Krasnoyarsk scientists were the first in the world to obtain a solution with an ultra-high content of silver nanoparticles. The concentration of the precious metal in it is 25 times higher than in the mixtures known today. This technology will enable the production of 3D inks, antimicrobial agents and nanofluids, paving the way for new materials and technologies. The research results are published in the ACS Sustainable Chemistry & Engineering journal.

Many modern technologies, for example, 3D and 2D printing, biomedicine, optoelectronics and  synthesis of composite nanomaterials require a large number of nanoparticles with adjustable size and shape. However, there are not so many cost-effective and environmentally friendly methods for producing such objects.

Scientists from the Federal Research Center "Krasnoyarsk Science Center SB RAS" and M.F. Reshetnev Siberian State University of Science and Technology are the first in the world to have obtained ultra-concentrated solutions, which contain up to 1500 grams of silver nanoparticles per liter. To do this, they modified the usual method for synthesizing nanoparticles.

The most common method for producing metal nanoparticles is the “wet” chemical synthesis, where a liquid, such as water, is used as a medium. It was this method that the scientists chose decided to employ in order to create silver nanoparticles. This method allows one to easily control the size, composition and structure of nanoparticles, the reaction being also quite simple. An aqueous solution of sodium citrate is mixed with a solution of ferrous sulfate, and a solution of silver nitrate is added to the resulting mixture. As a result of the reagent interaction, a precipitate of silver nanoparticles falls to the bottom. Next, the resulting solution is centrifuged to separate the precipitate and the solvent, to be further purified from impurities. However, even these procedures make it possible to obtain a precipitate, with only a few tens grams of nanoparticles contained in a liter. Therefore, it is necessary to perform additional procedures to improve the particle concentration, and, as a consequence, to dispose of large volumes of waste solutions.

To synthesize more concentrated solutions with silver nanoparticles, Krasnoyarsk chemists modified the method. The scientists used filtration instead of centrifugation and substituted the precipitation reagent, potassium nitrate, with sodium citrate. This made it possible to reduce the coarsening of nanoparticles in the solution, facilitate their purification and, as a result, to obtain extremely concentrated stable silver.

In the course of the study, chemists also found that silver nanoparticles were abnormally stable, which means they were less prone to sticking, coarsening, dissolving and oxidation. Scientists note that the mechanism of particle stabilization in such solutions is still unclear. The researchers suppose this to be due to hydrophilic forces which were not previously taken into account. The understanding of the mechanism for adjusting surface properties can significantly change the concept and technologies for producing nanoparticles and composite materials based on them.

“Our attention was attracted by a simple technique for the synthesis of silver nanoparticles, proposed 130 years ago, where an aqueous solution of silver nitrate is reduced with an iron citrate complex.
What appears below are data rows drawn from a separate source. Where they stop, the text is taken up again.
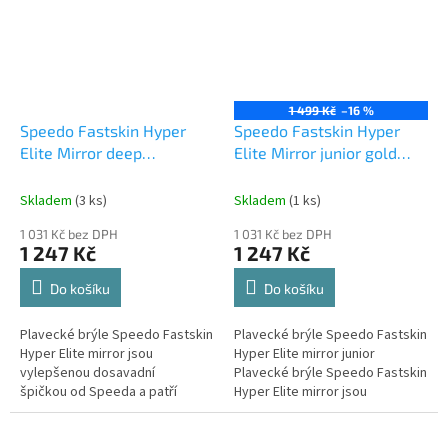
1 499 Kč
–16 %
Speedo Fastskin Hyper
Speedo Fastskin Hyper
Elite Mirror deep
Elite Mirror junior gold
royal/yellow
blue red
Skladem
(3 ks)
Skladem
(1 ks)
1 031 Kč bez DPH
1 031 Kč bez DPH
1 247 Kč
1 247 Kč
Do košíku
Do košíku
Plavecké brýle Speedo Fastskin
Plavecké brýle Speedo Fastskin
Hyper Elite mirror jsou
Hyper Elite mirror junior
vylepšenou dosavadní
Plavecké brýle Speedo Fastskin
špičkou od Speeda a patří
Hyper Elite mirror jsou
vůbec mezi nejlepší
vylepšenou dosavadní
závodní brýle světa. Jsou...
špičkou od Speeda a patří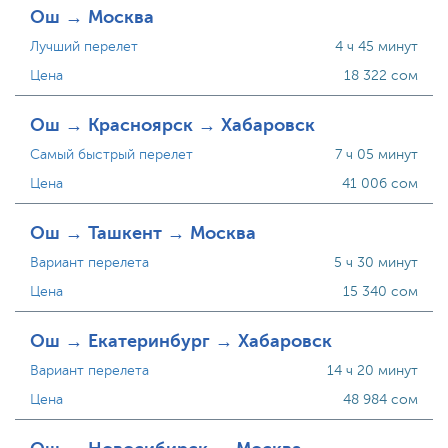
Ош → Москва
Лучший перелет
4 ч 45 минут
Цена
18 322 сом
Ош → Красноярск → Хабаровск
Самый быстрый перелет
7 ч 05 минут
Цена
41 006 сом
Ош → Ташкент → Москва
Вариант перелета
5 ч 30 минут
Цена
15 340 сом
Ош → Екатеринбург → Хабаровск
Вариант перелета
14 ч 20 минут
Цена
48 984 сом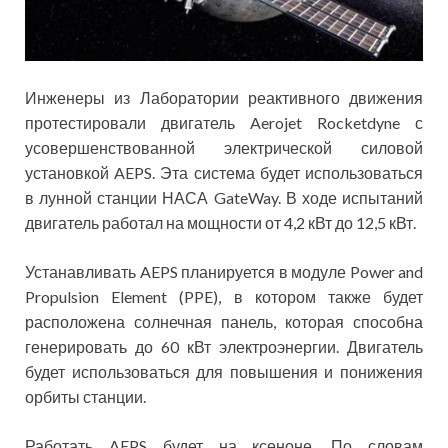
Инженеры из Лаборатории реактивного движения
протестировали двигатель Aerojet Rocketdyne с
усовершенствованной электрической силовой
установкой AEPS. Эта система будет использоваться
в лунной станции НАСА GateWay. В ходе испытаний
двигатель работал на мощности от 4,2 кВт до 12,5 кВт.
Устанавливать AEPS планируется в модуле Power and
Propulsion Element (PPE), в котором также будет
расположена солнечная панель, которая способна
генерировать до 60 кВт электроэнергии. Двигатель
будет использоваться для повышения и понижения
орбиты станции.
Работать AEPS будет на ксеноне. По словам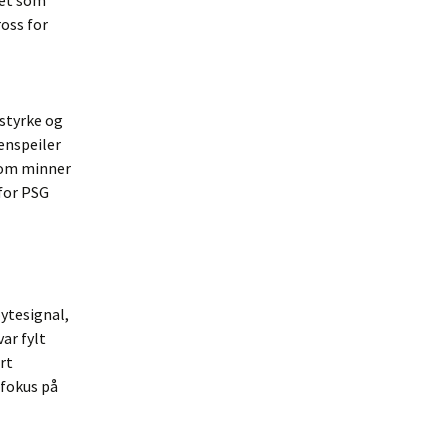
let som
oss for
 styrke og
jenspeiler
som minner
rfor PSG
ytesignal,
ar fylt
rt
fokus på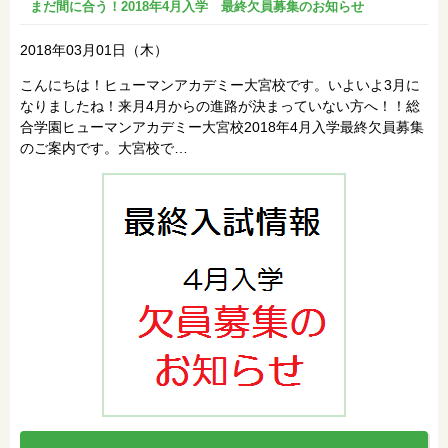
まだ間に合う！2018年4月入学 最終欠員募集のお知らせ
2018年03月01日（木）
こんにちは！ヒューマンアカデミー大宮校です。いよいよ3月に
なりましたね！来月4月からの進路が決まっていない方へ！！総
合学園ヒューマンアカデミー大宮校2018年4月入学最終欠員募集
のご案内です。大宮校で…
For some reason, this system did not receive due attention among scientists and was hardly studied. We slightly changed the approach and found the conditions due to which it is possible to obtain silver particles with a concentration in solution of up to 1500 grams per liter. The project can be developed into an innovative startup for cheap mass production of nanoparticles. We plan to continue working further in order to reveal the features of the nanoparticle stabilization mechanism. This knowledge will help develop methods for synthesing superconcentrated hydrosols of nanoparticles not only of silver, but also of other compounds, for example, metals and their oxides, ” says Sergei Vorobyov, Candidate of Chemical Sciences, Researcher at the Institute of Chemistry and Chemical Technology of KSC SB RAS.

The study was supported by the Russian Science Foundation (project 18-73-00142).